Judge orders treatment of ‘deeply religious’ man to continue

Family Law|June 29th 2015

The Court of Protection has ordered that treatment for a “deeply religious man” who suffered serious brain damage should continue.

In November 2014, a serious heart attack caused the man, identified in the judgment as ‘P’, to lose circulation for 25 minutes. By the time this was resolved, P had suffered brain damage which left him with “a profound and prolonged disorder of consciousness”. As a result, he was dependent on round the clock intensive care. One of those treatments was for a kidney problem he had suffered from throughout his life.

The local NHS Trust responsible for his care applied to the Court of Protection for permission to stop treatment because they believed P’s vegetative state was permanent. They admitted that stopping the treatment for his kidneys would inevitably lead to P’s death shortly afterwards.

However, one of the doctors involved in P’s care believed there was a chance his level of consciousness could improve over time.

P’s family firmly opposed the trust’s application. They claimed that he had shown “purposeful responses” while in the hospital and that stopping the treatment would be against his personal and religious beliefs.

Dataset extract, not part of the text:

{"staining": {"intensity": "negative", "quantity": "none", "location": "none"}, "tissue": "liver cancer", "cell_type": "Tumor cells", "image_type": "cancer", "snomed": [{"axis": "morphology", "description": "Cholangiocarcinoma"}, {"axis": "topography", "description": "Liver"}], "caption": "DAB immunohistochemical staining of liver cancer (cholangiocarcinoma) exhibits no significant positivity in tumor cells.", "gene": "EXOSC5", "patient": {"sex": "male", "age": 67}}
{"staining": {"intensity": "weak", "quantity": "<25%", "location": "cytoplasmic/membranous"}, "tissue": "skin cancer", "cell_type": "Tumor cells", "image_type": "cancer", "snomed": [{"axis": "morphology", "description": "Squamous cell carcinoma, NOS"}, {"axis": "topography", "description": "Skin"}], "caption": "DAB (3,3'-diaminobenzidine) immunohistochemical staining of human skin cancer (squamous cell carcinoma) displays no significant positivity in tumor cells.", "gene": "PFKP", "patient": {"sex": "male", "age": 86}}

Prior to his heart attack, P was a devout Sunni Muslim – a member of the largest branch of the Islamic faith. Sitting at the Royal Courts of Justice in London, Mr Justice Newton said that testimony from family and friends had painted a picture of a man who “strongly believed that life was sacred given by God and could only be taken away by God.” He added that it was “against the tenet of his faith to do anything to shorten a life”.

The judge took into account objections from the family, P’s stated beliefs, and the fact that some of the medical experts were not convinced his situation was completely hopeless to reach “the clear conclusion that the balance lies strongly in favour of preserving P’s life” so he ordered that the kidney treatment continue.

He declared that there was “almost nothing to rebut the very strong presumption that it is in P’s best interests to stay alive”.